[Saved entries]
▼▼▼

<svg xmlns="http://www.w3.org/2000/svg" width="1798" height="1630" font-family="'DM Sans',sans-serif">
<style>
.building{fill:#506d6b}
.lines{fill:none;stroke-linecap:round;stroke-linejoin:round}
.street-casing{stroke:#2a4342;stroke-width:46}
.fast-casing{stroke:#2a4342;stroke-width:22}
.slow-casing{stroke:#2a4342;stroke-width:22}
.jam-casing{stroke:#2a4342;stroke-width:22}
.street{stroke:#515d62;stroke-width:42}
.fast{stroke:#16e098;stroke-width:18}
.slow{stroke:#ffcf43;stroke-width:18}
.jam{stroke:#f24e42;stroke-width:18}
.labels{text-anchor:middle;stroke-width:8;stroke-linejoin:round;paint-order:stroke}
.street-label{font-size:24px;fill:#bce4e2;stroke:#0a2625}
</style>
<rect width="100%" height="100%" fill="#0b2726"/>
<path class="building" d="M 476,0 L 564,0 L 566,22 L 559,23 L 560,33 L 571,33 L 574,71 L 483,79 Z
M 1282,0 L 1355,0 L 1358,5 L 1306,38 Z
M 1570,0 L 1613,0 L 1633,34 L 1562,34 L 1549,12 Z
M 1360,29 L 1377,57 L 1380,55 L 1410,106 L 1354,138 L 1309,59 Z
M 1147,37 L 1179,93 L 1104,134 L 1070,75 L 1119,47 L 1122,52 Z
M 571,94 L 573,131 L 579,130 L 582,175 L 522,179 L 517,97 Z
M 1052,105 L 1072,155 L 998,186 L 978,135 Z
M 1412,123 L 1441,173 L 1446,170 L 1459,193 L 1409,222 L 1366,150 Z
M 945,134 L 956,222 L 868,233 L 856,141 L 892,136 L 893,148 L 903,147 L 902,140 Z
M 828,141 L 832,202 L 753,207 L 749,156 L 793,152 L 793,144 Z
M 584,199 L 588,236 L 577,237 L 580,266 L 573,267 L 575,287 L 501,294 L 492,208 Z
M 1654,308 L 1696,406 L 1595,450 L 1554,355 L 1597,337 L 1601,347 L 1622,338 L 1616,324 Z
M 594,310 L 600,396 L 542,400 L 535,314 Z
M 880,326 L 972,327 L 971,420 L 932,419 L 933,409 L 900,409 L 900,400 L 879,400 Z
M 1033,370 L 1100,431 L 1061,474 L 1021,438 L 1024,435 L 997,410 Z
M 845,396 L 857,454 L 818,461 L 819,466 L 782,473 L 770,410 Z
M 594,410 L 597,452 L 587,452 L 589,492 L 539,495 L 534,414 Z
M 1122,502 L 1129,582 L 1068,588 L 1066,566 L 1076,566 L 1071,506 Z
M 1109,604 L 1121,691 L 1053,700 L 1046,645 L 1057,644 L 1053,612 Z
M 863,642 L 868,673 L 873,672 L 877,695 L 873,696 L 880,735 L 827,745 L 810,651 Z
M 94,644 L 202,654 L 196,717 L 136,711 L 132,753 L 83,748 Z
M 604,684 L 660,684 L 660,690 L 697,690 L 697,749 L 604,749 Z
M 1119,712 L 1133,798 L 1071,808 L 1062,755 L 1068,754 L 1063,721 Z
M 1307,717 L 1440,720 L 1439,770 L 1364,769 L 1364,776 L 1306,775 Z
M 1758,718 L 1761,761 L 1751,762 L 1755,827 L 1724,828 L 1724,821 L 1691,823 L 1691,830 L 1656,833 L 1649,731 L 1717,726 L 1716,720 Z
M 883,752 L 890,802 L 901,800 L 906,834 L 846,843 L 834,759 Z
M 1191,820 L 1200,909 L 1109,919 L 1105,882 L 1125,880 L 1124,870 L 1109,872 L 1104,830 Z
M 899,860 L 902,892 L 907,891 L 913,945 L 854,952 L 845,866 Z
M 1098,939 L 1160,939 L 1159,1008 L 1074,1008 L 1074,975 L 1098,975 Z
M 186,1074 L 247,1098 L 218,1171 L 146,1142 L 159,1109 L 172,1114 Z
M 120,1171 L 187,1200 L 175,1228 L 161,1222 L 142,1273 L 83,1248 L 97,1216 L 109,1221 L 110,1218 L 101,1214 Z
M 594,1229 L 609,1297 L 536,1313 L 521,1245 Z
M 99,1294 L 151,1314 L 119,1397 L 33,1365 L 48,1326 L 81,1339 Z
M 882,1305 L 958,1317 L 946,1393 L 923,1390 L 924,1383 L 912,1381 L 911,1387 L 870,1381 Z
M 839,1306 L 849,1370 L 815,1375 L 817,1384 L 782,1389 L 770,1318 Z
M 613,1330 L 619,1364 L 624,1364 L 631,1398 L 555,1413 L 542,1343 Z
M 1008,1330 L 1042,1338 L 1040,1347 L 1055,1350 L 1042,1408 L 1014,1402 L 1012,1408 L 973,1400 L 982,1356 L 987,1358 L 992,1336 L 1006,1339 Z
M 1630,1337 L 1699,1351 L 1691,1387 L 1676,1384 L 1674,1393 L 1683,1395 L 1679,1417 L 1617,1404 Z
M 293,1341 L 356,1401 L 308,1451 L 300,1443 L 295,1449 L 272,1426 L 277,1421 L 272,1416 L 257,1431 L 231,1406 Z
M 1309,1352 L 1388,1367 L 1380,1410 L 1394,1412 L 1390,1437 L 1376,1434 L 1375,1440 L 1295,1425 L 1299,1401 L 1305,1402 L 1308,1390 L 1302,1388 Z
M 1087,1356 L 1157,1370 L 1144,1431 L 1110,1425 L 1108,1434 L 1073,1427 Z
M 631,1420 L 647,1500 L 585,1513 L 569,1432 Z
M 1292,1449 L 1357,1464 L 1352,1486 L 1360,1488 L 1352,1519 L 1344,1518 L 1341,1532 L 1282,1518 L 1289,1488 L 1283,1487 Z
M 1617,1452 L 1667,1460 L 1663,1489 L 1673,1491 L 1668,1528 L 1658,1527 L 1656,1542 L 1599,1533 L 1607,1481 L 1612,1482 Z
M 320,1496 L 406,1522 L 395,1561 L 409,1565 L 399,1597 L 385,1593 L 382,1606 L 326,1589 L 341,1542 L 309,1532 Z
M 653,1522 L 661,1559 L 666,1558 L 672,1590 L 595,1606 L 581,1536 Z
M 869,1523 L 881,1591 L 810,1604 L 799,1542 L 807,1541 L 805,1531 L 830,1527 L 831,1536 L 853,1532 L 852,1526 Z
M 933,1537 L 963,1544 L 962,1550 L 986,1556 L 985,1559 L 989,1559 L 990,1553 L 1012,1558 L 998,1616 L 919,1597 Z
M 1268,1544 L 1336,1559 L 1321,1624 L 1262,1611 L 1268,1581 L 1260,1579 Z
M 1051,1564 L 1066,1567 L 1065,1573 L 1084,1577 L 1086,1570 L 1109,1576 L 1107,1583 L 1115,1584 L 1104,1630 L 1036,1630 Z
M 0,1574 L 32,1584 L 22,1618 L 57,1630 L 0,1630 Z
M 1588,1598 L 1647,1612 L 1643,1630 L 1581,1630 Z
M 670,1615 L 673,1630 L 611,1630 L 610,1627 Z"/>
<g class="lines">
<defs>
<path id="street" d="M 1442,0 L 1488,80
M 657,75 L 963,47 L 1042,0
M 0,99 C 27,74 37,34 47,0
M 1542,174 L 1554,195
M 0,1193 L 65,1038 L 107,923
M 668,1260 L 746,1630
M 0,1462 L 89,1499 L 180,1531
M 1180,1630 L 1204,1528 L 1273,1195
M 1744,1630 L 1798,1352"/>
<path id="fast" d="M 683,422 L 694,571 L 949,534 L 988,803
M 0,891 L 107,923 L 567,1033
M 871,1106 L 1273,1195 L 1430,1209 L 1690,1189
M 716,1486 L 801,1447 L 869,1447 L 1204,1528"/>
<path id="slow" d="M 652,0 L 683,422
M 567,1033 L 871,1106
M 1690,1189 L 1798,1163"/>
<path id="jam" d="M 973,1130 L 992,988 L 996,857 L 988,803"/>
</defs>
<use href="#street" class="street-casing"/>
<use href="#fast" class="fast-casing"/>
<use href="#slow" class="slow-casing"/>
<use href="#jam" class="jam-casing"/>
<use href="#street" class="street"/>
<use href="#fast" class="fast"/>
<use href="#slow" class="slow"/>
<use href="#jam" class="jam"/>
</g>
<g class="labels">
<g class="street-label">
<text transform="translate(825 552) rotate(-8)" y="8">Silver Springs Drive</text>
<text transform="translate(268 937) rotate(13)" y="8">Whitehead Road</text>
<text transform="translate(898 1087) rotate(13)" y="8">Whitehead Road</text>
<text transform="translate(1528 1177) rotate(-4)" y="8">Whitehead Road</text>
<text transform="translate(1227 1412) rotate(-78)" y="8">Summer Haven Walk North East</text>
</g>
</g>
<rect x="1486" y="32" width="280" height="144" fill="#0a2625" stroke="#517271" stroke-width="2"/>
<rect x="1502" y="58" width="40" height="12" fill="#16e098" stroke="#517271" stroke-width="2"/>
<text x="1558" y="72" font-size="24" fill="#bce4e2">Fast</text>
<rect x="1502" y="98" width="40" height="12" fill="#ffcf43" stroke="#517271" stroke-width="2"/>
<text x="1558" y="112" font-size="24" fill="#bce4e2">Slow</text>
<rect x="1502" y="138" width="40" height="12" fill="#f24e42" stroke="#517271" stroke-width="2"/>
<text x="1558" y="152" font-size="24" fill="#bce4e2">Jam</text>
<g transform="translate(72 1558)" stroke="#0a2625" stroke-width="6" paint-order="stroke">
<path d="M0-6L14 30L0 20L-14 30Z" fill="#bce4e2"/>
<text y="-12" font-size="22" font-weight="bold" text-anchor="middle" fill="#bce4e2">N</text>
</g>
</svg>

▲▲▲

[The task]:
Search the data above for the word "lines". Copy each line it is in.

[Solution to the exercise]:
.lines{fill:none;stroke-linecap:round;stroke-linejoin:round}
<g class="lines">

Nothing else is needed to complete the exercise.